TO-DO ITEM: Go to the line with "Maple-Roasted Rack of" in the records below, then output it and each following line exactly, up to and including the line with "working on changing things.". Skip pictures and add nothing.

(Saved entries)
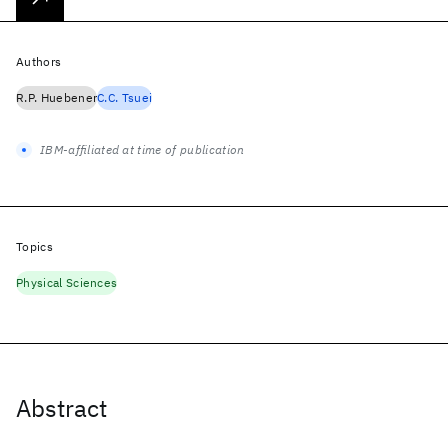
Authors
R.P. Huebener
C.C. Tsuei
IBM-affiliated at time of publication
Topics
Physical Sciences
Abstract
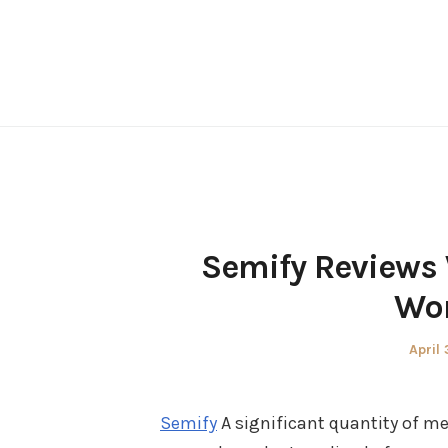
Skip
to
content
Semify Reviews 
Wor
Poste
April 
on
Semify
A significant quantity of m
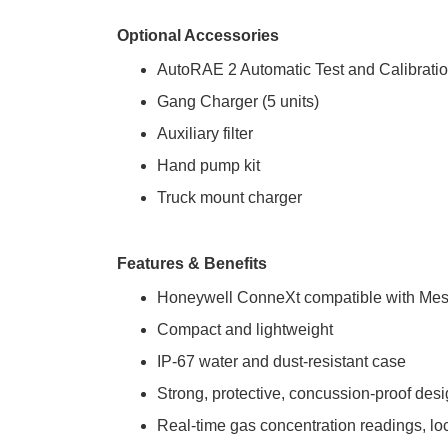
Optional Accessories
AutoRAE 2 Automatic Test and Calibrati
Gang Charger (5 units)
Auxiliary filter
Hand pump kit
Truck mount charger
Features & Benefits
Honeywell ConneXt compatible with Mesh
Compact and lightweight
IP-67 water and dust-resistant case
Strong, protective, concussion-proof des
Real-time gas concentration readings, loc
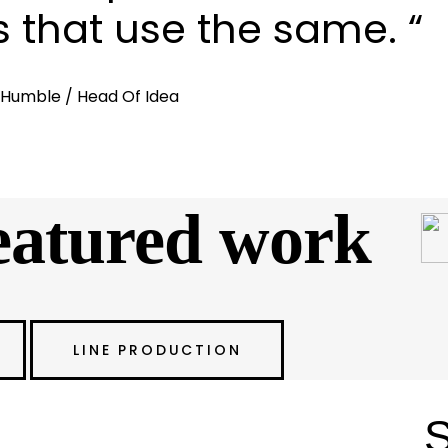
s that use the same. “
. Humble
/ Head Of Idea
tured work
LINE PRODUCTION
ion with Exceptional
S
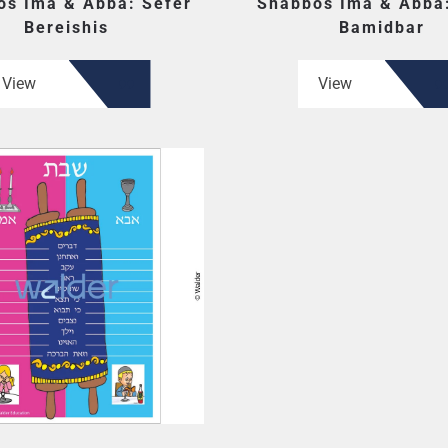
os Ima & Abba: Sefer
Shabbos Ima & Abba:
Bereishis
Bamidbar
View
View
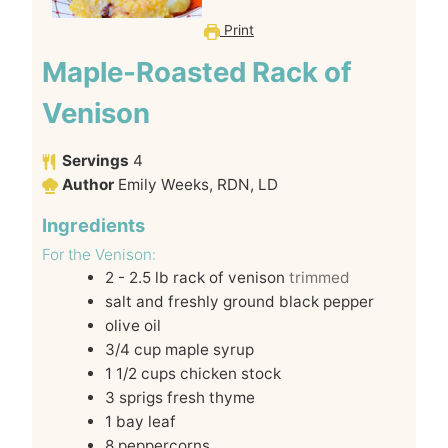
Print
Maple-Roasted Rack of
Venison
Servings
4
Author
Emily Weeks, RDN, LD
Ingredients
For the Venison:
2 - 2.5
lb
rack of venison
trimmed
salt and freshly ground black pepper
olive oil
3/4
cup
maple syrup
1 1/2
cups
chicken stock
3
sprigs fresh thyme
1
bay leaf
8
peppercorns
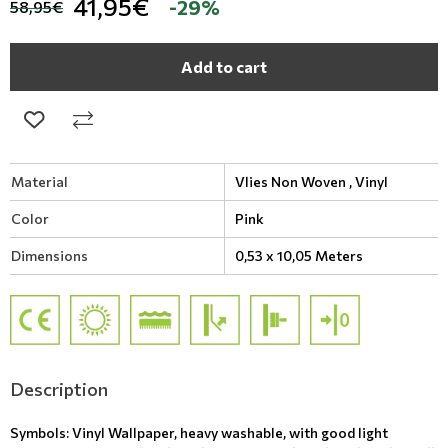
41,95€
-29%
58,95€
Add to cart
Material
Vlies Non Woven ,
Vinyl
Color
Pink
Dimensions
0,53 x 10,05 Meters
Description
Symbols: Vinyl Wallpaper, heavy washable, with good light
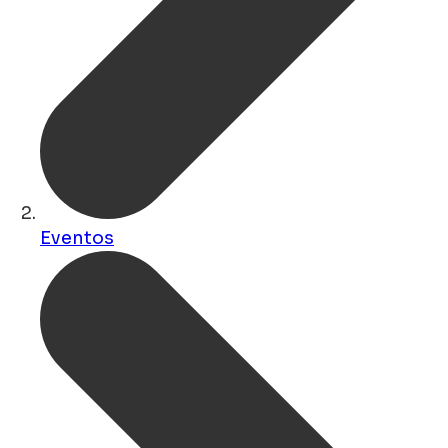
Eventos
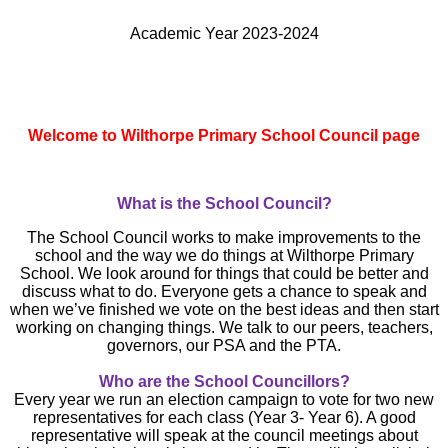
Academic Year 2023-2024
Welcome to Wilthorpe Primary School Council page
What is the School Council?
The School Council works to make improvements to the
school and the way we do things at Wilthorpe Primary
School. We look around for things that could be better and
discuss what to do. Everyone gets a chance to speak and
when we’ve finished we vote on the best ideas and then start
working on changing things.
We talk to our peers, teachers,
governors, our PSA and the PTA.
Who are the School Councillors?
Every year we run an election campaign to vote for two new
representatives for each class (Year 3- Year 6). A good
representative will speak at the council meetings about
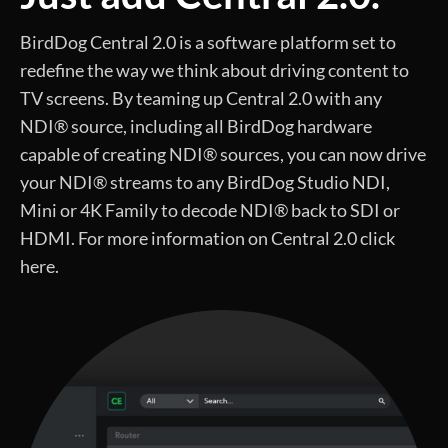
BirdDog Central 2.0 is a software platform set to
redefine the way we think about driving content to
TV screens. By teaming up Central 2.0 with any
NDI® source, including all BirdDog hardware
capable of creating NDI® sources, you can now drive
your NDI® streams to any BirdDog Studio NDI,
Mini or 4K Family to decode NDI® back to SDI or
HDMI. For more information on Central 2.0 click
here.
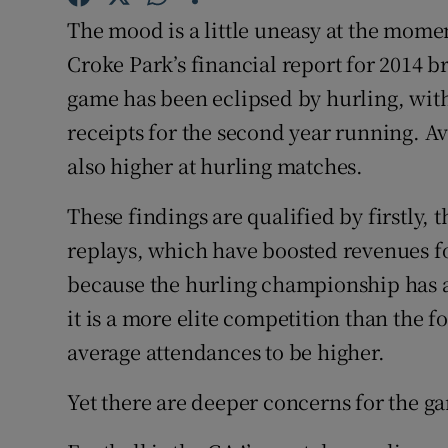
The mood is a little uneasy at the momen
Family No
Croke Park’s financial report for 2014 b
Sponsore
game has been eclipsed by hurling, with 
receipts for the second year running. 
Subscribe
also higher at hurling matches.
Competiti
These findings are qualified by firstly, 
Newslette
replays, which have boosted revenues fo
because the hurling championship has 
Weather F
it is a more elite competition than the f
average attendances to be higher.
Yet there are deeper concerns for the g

==

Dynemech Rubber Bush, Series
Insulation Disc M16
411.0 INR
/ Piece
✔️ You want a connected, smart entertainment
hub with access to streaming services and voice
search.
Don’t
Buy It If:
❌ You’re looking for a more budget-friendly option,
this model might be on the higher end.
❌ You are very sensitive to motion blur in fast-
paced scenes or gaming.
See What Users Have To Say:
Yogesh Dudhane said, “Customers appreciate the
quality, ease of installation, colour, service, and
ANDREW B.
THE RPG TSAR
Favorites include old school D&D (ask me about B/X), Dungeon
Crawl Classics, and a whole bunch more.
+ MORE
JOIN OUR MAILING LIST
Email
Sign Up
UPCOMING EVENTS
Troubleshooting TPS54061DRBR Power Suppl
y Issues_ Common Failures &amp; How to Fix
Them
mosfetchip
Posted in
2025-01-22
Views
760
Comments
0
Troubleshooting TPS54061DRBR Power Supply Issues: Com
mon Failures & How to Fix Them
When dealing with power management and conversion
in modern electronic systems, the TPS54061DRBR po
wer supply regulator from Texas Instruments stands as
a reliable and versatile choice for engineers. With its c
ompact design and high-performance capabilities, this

==

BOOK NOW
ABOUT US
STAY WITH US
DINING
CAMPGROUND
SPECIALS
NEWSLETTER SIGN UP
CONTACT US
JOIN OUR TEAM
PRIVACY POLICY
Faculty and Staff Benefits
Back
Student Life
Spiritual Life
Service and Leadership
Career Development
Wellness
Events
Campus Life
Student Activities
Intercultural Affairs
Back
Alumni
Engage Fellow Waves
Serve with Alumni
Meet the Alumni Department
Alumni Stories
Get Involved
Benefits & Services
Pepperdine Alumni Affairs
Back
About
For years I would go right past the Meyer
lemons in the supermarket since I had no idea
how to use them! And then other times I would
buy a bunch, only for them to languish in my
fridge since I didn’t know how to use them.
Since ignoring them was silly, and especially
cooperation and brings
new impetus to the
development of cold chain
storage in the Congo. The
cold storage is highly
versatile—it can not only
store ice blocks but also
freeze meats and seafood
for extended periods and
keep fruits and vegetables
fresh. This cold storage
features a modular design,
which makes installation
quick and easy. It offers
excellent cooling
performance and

SOLUTION TO THIS TASK:
Maple-Roasted Rack of
Venison
Servings
4
Author
Emily Weeks, RDN, LD
Ingredients
For the Venison:
2 - 2.5
lb
rack of venison
trimmed
salt and freshly ground black pepper
olive oil
3/4
cup
maple syrup
1 1/2
cups
chicken stock
3
sprigs fresh thyme
1
bay leaf
8
peppercorns
41,95€
-29%
58,95€
Add to cart
Material
Vlies Non Woven ,
Vinyl
Color
Pink
Dimensions
0,53 x 10,05 Meters
Description
Symbols: Vinyl Wallpaper, heavy washable, with good light
Eventos
Academic Year 2023-2024
Welcome to Wilthorpe Primary School Council page
What is the School Council?
The School Council works to make improvements to the
school and the way we do things at Wilthorpe Primary
School. We look around for things that could be better and
discuss what to do. Everyone gets a chance to speak and
when we’ve finished we vote on the best ideas and then start
working on changing things.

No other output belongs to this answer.